Campaigns and Manipulation of Public Opinion

Kowsar says simultaneous campaign and media journalism can lead to manipulation of public opinion.

Kowsar says: “my lecturers at a Canadian university in 2007 explained why journalists should not contribute to both media and political campaigns at the same time. It made me feel guilty about what I used to do.”

The journalists, who lives in Iran, says western journalists that came to Iran for the previous elections were surprised to see Iranian journalists working at both media and political campaigns at the same time. Back then I thought could explain it to them by describing the closely tied political and cultural layers of our lives. Today, I find such excused baseless. As far as I know journalists’ independence is highly valued in the west. Even the literature of the campaigns news is different from the literature of media news.”

He notes that financial excuses never have been a drive for him to write for campaigns but “there are many journalists who chose to write for political campaigns without even having parallel political views. Basically low income is the main enemy of the Iranian journalism which brings all the contradictions together.”

Hassan Nia doubts the definition of impartial news writing as he says: “I find impartial and unbiased journalism very dicey and unexplainable. I find fairness more practical than impartiality. That is why I say journalists should distance themselves from political campaigns, because such contribution makes fair journalism a challenge.”

Difference Experience in Political Campaigns

Kowsar says: “I owe my target audience an apology for working for campaigns during my career as a journalist. I doubt if I participate in any campaigns again. Even if I do, I will separate that from my career.” “I believe it is a betrayal to a readership if a candidate wins an election and the readership of his or her media never realises that they were fed slogans as well as news.”

Hassan Nia, however, finds his experience in political campaigns valuable saying: “I experienced working in a presidential campaign and attended various meetings which taught me a lot about politics. Yet, I do not want to have a direct present in a political campaign again.” The journalist who lives in Iran, yet, has a different opinion: “I want to attend the political campaigns again. But this time I will resign from my job in the media that I work for and then will start writing for the campaign.”

Politics and Journalists’ Arrests

The fact that any political activity makes journalists more vulnerable is undeniable.

Arash Hassan Nia says: “In Iran and countries like Iran that are in the pre-democracy era, participating in a campaign or not does not make a difference in the destiny of journalists. Trying to raise people’s awareness is enough to be threatened to be imprisoned.” “I believe post-2009-election arrests were not related to the journalists’ contribution to any political campaigns. The arrest of independent journalists writing at environment desk is a good example for my claim.”

Kowsar emphasises on the arrests and says: “arrests of journalists after the 2009 election was very unfortunate. I wish my good friends would never involve in politics. Many people believe that journalists must support a political movement and weakening the other side of the story. To me, considering the truth is journalists’ main job.”

Journalists Job at Time of Elections

Saying such sides of the story, does it mean that journalists must not write about elections?

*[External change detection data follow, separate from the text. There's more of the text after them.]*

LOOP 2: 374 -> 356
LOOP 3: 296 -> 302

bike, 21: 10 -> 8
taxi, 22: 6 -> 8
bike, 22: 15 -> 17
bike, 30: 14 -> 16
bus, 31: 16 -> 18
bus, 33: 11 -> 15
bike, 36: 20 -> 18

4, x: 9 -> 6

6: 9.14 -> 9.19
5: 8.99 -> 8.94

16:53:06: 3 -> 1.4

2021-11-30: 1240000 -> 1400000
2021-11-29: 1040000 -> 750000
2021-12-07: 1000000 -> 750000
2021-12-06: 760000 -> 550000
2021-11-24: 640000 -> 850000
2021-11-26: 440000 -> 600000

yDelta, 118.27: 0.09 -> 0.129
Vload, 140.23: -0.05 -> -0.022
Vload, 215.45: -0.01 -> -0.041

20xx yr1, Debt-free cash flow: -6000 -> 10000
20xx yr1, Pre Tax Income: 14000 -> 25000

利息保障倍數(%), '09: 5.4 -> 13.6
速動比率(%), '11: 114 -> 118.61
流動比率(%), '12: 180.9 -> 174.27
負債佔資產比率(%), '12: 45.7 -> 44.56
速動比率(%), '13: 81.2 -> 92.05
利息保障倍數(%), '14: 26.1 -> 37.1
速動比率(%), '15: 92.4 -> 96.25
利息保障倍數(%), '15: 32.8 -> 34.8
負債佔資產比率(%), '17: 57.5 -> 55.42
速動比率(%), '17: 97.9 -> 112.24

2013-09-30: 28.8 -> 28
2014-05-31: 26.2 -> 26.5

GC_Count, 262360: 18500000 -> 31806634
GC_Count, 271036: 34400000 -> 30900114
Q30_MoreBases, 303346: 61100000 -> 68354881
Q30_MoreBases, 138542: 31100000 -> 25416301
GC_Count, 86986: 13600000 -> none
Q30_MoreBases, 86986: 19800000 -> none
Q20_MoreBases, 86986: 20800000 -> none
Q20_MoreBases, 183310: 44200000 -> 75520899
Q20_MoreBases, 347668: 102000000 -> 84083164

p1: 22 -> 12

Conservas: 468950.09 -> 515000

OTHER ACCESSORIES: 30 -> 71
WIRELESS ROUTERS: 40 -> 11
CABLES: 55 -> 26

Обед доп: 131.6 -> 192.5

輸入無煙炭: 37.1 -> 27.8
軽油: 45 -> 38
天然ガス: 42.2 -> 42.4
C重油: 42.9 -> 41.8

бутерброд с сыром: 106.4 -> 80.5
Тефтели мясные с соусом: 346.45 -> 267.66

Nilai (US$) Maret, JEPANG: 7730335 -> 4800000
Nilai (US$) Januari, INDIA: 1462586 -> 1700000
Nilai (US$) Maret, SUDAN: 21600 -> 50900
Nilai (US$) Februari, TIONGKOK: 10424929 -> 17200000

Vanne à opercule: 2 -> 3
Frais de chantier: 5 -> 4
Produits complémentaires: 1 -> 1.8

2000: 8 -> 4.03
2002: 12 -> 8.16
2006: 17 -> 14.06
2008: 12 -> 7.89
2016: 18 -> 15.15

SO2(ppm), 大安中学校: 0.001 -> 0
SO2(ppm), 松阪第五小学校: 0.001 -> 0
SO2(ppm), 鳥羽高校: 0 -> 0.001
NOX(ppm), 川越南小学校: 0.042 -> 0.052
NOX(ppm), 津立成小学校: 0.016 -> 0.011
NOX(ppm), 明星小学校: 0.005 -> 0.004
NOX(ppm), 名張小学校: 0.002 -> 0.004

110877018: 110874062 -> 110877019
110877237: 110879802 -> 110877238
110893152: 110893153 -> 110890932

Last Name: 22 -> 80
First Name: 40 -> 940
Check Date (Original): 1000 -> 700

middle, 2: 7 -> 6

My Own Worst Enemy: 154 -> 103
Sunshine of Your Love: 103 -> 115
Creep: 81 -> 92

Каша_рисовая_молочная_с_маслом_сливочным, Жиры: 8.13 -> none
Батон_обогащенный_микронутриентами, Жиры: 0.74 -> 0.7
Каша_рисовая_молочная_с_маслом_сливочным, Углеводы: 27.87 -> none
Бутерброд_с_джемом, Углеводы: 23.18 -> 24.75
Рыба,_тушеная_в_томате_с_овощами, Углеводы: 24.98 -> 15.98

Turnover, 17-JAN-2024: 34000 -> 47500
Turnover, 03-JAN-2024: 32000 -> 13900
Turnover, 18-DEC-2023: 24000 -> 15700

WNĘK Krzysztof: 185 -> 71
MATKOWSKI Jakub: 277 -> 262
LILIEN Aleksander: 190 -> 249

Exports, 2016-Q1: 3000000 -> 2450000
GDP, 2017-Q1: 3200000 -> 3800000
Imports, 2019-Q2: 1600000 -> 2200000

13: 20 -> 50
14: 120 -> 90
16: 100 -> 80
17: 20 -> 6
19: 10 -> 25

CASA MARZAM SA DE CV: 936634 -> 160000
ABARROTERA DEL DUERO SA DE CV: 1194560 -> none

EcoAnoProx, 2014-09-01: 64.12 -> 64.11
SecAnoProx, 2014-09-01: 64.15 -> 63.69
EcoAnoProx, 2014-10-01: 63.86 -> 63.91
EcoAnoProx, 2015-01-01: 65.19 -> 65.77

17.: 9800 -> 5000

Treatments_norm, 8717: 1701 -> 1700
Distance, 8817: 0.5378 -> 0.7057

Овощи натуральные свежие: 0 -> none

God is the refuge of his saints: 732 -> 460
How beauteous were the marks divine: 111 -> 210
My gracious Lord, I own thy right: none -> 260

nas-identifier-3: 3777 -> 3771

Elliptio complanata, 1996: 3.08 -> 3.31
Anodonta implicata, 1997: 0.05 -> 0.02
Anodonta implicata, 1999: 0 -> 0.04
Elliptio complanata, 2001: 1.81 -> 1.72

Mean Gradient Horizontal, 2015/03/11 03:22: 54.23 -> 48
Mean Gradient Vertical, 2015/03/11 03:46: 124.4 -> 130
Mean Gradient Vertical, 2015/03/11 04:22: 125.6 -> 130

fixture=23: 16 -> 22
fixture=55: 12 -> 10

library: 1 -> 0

The journalist that lives in Iran says: “what we already told may sound very idealistic in the current situation in Iran. I still believe that there are some chances to comply with the standard journalism and write impartially.”

Arash Hassan Nia finds the fair journalism the best option yet is aware of the restrictions in Iran: “journalists must have a real understanding of the elections and candidates. This can create a better understanding of the elections for the people which can lead to election of a better candidate.”

Niahang Kowsar concludes a journalist’s job during elections challenging, saying: “journalists must challenge candidates. They must ask various questions about almost everything from the candidates and evaluate their responses. Do they answer the questions or evade certain question? Do they have solutions for problems or they choose propaganda over solutions?”